◆ **Goal**: In the stretch from the line containing "on Saturday and" through the line containing "on the 03:00 line.", change "bottom edge" to "lower edge" and give those lines again with everything else unchanged.

---------- Rows ----------

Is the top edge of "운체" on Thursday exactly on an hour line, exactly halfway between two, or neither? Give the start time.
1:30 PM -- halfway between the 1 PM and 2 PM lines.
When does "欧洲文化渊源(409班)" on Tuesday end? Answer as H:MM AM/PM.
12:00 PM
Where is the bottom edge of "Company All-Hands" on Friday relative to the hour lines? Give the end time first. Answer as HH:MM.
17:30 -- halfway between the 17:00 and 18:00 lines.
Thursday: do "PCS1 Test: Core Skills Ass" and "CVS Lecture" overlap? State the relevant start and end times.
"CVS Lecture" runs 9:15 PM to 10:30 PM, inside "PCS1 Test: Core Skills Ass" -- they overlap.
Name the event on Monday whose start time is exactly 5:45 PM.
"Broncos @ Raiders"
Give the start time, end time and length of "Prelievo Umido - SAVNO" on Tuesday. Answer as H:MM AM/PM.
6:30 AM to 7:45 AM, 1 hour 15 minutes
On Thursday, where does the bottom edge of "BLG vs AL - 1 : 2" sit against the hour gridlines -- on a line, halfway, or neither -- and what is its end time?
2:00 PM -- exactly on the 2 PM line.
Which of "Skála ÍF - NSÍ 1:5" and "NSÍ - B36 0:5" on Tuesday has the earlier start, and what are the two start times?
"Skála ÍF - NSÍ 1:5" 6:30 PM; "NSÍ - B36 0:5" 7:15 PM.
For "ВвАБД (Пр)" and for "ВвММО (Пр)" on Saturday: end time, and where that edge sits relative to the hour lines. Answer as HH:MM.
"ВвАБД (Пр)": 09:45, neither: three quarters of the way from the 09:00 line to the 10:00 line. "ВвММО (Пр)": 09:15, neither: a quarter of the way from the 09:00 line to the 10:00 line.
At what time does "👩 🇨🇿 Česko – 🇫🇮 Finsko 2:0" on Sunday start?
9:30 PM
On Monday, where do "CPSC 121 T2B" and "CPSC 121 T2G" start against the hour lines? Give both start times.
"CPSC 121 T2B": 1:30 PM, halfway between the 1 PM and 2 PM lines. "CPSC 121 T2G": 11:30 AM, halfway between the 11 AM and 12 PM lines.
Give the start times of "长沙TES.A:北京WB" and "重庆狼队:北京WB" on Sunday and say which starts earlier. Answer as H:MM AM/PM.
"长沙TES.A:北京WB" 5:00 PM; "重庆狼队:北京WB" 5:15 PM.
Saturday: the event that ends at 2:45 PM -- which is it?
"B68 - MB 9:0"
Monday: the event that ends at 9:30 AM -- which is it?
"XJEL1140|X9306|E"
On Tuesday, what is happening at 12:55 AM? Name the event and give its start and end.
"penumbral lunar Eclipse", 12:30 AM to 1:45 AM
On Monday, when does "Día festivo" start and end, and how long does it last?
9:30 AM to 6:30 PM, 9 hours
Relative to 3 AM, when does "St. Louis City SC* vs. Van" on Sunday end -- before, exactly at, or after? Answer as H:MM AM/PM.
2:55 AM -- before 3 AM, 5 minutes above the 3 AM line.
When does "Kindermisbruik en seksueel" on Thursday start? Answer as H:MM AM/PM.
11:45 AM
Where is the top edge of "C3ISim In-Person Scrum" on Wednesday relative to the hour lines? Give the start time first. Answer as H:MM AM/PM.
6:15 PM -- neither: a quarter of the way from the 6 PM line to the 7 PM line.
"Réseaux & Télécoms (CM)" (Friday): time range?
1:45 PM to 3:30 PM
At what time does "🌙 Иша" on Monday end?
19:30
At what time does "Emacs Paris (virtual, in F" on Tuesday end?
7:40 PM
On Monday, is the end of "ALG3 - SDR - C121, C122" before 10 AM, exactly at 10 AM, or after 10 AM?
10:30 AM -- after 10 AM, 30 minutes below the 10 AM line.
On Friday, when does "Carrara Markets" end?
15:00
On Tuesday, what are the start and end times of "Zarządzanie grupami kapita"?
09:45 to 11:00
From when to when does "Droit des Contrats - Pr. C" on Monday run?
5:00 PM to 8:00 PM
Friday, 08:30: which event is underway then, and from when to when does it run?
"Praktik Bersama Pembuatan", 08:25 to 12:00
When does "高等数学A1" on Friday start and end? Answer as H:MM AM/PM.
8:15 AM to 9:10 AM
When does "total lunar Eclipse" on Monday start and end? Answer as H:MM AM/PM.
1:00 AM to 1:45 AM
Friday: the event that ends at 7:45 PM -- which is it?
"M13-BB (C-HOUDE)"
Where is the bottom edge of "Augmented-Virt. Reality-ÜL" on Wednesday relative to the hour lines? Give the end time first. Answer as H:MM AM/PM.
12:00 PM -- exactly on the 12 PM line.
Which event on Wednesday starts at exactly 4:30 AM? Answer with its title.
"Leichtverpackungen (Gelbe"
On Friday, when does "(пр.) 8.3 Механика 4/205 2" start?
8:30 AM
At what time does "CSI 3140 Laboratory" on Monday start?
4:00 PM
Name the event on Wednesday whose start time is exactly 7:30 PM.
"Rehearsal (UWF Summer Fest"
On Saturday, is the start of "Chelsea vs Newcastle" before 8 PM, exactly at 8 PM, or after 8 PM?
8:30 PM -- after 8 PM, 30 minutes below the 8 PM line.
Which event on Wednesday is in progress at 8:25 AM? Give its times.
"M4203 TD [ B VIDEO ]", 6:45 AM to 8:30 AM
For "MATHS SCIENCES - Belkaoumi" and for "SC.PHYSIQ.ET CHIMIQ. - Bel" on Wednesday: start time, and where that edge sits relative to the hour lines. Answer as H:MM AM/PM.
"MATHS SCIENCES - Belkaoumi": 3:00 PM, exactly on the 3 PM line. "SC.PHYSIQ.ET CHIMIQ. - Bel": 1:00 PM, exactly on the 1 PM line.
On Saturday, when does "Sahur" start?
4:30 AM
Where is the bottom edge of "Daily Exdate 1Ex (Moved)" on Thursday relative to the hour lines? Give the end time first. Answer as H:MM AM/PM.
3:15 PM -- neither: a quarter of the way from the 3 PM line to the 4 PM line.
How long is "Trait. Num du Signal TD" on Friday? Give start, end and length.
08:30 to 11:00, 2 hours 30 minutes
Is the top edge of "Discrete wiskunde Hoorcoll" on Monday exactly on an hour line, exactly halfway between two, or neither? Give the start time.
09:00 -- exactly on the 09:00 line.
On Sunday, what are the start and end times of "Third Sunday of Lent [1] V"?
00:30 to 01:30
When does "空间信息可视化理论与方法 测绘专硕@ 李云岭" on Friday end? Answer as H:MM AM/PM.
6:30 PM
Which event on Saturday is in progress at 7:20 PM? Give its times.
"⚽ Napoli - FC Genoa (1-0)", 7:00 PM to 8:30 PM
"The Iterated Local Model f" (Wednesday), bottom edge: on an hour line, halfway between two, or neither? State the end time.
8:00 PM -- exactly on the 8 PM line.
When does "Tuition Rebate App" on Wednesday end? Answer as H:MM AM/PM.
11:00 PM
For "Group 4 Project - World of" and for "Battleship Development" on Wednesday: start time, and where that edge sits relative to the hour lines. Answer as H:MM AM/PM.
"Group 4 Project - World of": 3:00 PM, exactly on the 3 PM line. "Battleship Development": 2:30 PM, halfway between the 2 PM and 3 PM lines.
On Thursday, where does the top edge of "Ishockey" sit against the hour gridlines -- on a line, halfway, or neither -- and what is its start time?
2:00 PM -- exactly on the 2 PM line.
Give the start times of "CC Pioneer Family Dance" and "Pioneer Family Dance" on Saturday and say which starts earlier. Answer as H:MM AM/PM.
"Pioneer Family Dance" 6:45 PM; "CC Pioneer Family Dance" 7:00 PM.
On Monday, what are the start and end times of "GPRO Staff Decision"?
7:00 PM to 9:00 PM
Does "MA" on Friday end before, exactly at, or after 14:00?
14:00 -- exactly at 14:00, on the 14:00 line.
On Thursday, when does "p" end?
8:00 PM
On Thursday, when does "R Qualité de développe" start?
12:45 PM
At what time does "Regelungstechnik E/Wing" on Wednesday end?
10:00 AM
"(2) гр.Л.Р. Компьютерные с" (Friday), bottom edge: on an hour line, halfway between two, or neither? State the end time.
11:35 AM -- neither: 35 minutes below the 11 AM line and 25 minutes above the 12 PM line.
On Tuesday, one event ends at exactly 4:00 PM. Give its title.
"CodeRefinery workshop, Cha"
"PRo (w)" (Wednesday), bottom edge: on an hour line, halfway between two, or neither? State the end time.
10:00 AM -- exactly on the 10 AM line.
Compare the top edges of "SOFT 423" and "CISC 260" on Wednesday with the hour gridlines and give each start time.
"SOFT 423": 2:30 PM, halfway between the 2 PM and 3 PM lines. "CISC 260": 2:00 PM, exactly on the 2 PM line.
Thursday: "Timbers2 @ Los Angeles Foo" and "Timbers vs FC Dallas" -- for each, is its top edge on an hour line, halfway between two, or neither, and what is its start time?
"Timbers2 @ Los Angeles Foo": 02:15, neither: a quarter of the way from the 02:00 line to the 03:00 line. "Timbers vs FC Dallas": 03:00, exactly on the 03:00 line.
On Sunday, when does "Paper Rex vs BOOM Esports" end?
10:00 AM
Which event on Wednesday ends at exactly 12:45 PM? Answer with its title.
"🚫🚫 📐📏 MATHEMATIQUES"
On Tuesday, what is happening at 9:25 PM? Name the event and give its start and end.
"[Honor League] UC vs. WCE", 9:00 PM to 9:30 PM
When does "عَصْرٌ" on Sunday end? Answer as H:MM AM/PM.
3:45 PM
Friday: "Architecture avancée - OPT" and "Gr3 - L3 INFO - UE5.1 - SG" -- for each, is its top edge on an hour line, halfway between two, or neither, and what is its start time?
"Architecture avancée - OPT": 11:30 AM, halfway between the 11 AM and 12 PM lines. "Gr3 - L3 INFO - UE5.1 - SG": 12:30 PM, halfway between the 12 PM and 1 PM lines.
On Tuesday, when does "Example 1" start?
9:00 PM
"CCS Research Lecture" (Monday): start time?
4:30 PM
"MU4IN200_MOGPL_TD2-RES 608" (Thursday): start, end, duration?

----------

◆ **Result for this task**:
Give the start times of "CC Pioneer Family Dance" and "Pioneer Family Dance" on Saturday and say which starts earlier. Answer as H:MM AM/PM.
"Pioneer Family Dance" 6:45 PM; "CC Pioneer Family Dance" 7:00 PM.
On Monday, what are the start and end times of "GPRO Staff Decision"?
7:00 PM to 9:00 PM
Does "MA" on Friday end before, exactly at, or after 14:00?
14:00 -- exactly at 14:00, on the 14:00 line.
On Thursday, when does "p" end?
8:00 PM
On Thursday, when does "R Qualité de développe" start?
12:45 PM
At what time does "Regelungstechnik E/Wing" on Wednesday end?
10:00 AM
"(2) гр.Л.Р. Компьютерные с" (Friday), lower edge: on an hour line, halfway between two, or neither? State the end time.
11:35 AM -- neither: 35 minutes below the 11 AM line and 25 minutes above the 12 PM line.
On Tuesday, one event ends at exactly 4:00 PM. Give its title.
"CodeRefinery workshop, Cha"
"PRo (w)" (Wednesday), lower edge: on an hour line, halfway between two, or neither? State the end time.
10:00 AM -- exactly on the 10 AM line.
Compare the top edges of "SOFT 423" and "CISC 260" on Wednesday with the hour gridlines and give each start time.
"SOFT 423": 2:30 PM, halfway between the 2 PM and 3 PM lines. "CISC 260": 2:00 PM, exactly on the 2 PM line.
Thursday: "Timbers2 @ Los Angeles Foo" and "Timbers vs FC Dallas" -- for each, is its top edge on an hour line, halfway between two, or neither, and what is its start time?
"Timbers2 @ Los Angeles Foo": 02:15, neither: a quarter of the way from the 02:00 line to the 03:00 line. "Timbers vs FC Dallas": 03:00, exactly on the 03:00 line.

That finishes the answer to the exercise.